I have been planning a trip for over 20 years to New Orleans. It was a place that I knew, deep inside me, was part of my soul, even having never been. It has been confirmed by a recent (finally!) visit. I am connected to this place somehow - I was before and am now so even more. I am sure of that.

I drove a straight shot down I-10 to the place that has been my siren's call, arriving to find all the stars were aligned just for me. Every little thing was perfect and seemed so just for my exact liking. It was like New Orleans opened it's big ol' arms to welcome me with the warmest of southern hugs. It wanted to show me how much I was welcome after so many years pining for it.

My room was a balcony room, overlooking a quaint French Quarter street - which I did not ask for nor pay for. I could see the horse drawn carriages clip-clopping by and hear the sound of the streets below. I could see the night lights of Louis Armstrong park by just turning my head to the right.

The weather was perfection - sunny and slightly chilly.
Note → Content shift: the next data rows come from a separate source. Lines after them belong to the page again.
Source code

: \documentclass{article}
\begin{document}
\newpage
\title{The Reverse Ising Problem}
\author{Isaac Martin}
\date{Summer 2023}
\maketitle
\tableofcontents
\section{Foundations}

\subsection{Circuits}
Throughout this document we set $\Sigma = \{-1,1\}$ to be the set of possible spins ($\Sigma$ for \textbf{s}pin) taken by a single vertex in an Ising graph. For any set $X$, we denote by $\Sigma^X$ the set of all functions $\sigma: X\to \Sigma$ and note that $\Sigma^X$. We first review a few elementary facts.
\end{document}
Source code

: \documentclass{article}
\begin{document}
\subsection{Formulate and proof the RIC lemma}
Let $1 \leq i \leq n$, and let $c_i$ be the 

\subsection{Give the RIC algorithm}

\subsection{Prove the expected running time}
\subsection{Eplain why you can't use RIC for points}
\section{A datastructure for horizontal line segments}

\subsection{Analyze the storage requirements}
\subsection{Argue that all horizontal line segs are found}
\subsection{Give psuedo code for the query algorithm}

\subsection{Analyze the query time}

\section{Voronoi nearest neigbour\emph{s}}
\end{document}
The moon was bright and full. The French Quarter at night was nearly empty giving me a good view of it, plenty of walking room, a nearly empty Jackson Square, a seat right next to the flaming fountain at Pat O'Briens (hurricane!) and easy seating for food (red beans & rice!), and the famous Cafe du Monde (beignets!) It was surreal - like the city was mine.

On the photo excursions, I was lucky enough to see perfect skies, feel a softly kissing breeze as I drove through the Metairie cemetery. I stood in awe of the place - finding such beauty, strength and history there. And I talked to it like I always do - saying thanks to the place and its peoples. I believe - if you ask the world for something of a good heart - it replies. They gave me some lovely crows that played in my photos. I know it was a gift. The whole weekend was a gift to me. I believe this wholeheartedly.

Later I visited Cemetery One, making it an hour before it closed. Again, beautiful, crisp skies but now with hearty dramatic shadows. And Marie Laveau...in triplicate. It would not be complete without her.

The next day, I found myself walking the French Quarter in the early morning sun. It just glistens. Don't believe all those stories about how dirty it is. It is a sparkling jewel. As I walked looking at all the details, to the tip-tap of my boots, it was like someone was whispering to me - "Look at how that dormer leans" "Do you see that building - how askew it is? Original and like it was so long ago?" "Look at those lights - those doors." "Do you see that color and those markings?" A secret companion in my head telling me what to see. New Orleans. The French Quarter.

I tell this story of the place more than the cemeteries because it has touched a very deep place in me. Someone said to me "A friend told me last year that the city knows her children and calls some of us back again and again. It sounds like you're one of them." I have never heard anything so beautiful. I hope I am. I love this place so very much.